ЧТО НУЖНО СДЕЛАТЬ:
(1) Выпишите дословно часть фрагмента источника, начиная со слов «Впечатляет, не правда» и заканчивая словами «одиссеи, их трагедии.».
(2) Чего, согласно фрагменту источника, нет в первых книжках Корина? Перечислите всё.

ФРАГМЕНТ ИСТОЧНИКА:
======

Впечатляет, не правда ли? А нашло ли всё это отражение в стихах Корина, уже ставшего членом Союза писателей? Ответ – отрицательный. В стихотворении «Первая книга» автор не скрывает, что, «о слове бессмертном мечтая», он «был молчаливее мышки», что «программу свою и свой крик» он прятал подальше от людей («что знал, не вверял никому»). Он, «взрослый уже человек», смутно догадывался о потере, да вот найти себя не посмел или не сумел: «За память цеплялся ночами и мог бы её воскресить, но гасли слова за словами, с которыми начал я жить». Нету в первых книжках Корина ни его родного Радомышля, древнего и своеобычного городка, нет тех, кто был ему дорог, их молитв, их горькой одиссеи, их трагедии.

Мало слышал я в детстве музыки,

С детства марши трубили окрест,

И не сердце вздымалось,

А мускулы…

Я две палочки нёс,

Словно крест.

======

ПРЕДСТАВЛЕННЫЕ СВЕДЕНИЯ:
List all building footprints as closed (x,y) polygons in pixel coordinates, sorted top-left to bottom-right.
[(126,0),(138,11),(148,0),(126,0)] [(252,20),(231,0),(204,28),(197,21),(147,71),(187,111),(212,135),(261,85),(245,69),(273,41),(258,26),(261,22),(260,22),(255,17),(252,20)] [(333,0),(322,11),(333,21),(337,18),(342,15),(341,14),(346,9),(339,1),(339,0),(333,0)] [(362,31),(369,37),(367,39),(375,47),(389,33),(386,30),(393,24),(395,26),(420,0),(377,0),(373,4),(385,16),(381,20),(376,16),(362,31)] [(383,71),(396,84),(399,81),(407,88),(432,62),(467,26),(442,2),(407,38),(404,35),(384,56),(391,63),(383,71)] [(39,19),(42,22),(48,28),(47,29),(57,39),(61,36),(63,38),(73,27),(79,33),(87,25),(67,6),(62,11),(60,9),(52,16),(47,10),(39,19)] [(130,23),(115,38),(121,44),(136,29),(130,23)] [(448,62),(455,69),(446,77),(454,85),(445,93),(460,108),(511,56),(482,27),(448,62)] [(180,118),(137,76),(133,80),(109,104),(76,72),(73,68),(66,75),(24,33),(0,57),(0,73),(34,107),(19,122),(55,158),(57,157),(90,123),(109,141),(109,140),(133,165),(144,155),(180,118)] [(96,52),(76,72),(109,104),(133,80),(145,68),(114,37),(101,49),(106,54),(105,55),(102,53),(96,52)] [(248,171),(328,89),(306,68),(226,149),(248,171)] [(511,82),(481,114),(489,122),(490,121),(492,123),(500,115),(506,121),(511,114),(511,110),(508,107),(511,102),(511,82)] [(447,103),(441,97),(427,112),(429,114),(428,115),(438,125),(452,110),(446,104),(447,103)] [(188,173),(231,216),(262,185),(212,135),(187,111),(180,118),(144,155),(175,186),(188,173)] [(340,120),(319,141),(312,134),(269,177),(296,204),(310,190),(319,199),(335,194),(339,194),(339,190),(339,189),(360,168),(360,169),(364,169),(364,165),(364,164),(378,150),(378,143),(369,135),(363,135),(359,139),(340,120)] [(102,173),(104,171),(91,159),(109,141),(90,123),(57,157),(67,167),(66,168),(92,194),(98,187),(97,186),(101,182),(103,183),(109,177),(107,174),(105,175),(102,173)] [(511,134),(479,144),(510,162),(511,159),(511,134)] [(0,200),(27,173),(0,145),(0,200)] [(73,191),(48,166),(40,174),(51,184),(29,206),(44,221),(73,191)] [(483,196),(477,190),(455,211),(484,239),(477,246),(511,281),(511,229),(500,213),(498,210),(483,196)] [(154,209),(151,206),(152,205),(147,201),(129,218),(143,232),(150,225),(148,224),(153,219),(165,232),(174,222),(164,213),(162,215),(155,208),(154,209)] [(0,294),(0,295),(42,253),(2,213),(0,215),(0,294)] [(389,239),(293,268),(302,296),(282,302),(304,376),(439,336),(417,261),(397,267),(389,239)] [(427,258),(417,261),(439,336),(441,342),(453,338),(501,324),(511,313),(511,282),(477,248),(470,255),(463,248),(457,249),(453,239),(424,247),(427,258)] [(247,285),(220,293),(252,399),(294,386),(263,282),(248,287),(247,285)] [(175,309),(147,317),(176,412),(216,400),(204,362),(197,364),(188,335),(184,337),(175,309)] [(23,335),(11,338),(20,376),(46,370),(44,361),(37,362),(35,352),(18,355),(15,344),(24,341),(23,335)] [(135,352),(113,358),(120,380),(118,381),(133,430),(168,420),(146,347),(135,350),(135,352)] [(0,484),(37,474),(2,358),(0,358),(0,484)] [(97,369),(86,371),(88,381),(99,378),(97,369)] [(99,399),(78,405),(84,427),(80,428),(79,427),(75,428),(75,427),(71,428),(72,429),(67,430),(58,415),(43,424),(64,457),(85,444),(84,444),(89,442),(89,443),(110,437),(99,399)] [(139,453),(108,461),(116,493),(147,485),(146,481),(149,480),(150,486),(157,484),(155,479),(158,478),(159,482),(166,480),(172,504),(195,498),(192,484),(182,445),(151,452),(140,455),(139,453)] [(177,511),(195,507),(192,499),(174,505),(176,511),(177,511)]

======

РЕЗУЛЬТАТЫ:
(1)
Впечатляет, не правда ли? А нашло ли всё это отражение в стихах Корина, уже ставшего членом Союза писателей? Ответ – отрицательный. В стихотворении «Первая книга» автор не скрывает, что, «о слове бессмертном мечтая», он «был молчаливее мышки», что «программу свою и свой крик» он прятал подальше от людей («что знал, не вверял никому»). Он, «взрослый уже человек», смутно догадывался о потере, да вот найти себя не посмел или не сумел: «За память цеплялся ночами и мог бы её воскресить, но гасли слова за словами, с которыми начал я жить». Нету в первых книжках Корина ни его родного Радомышля, древнего и своеобычного городка, нет тех, кто был ему дорог, их молитв, их горькой одиссеи, их трагедии.

(2)
- родного Радомышля, древнего и своеобычного городка
- тех, кто был ему дорог
- их молитв
- их горькой одиссеи
- их трагедии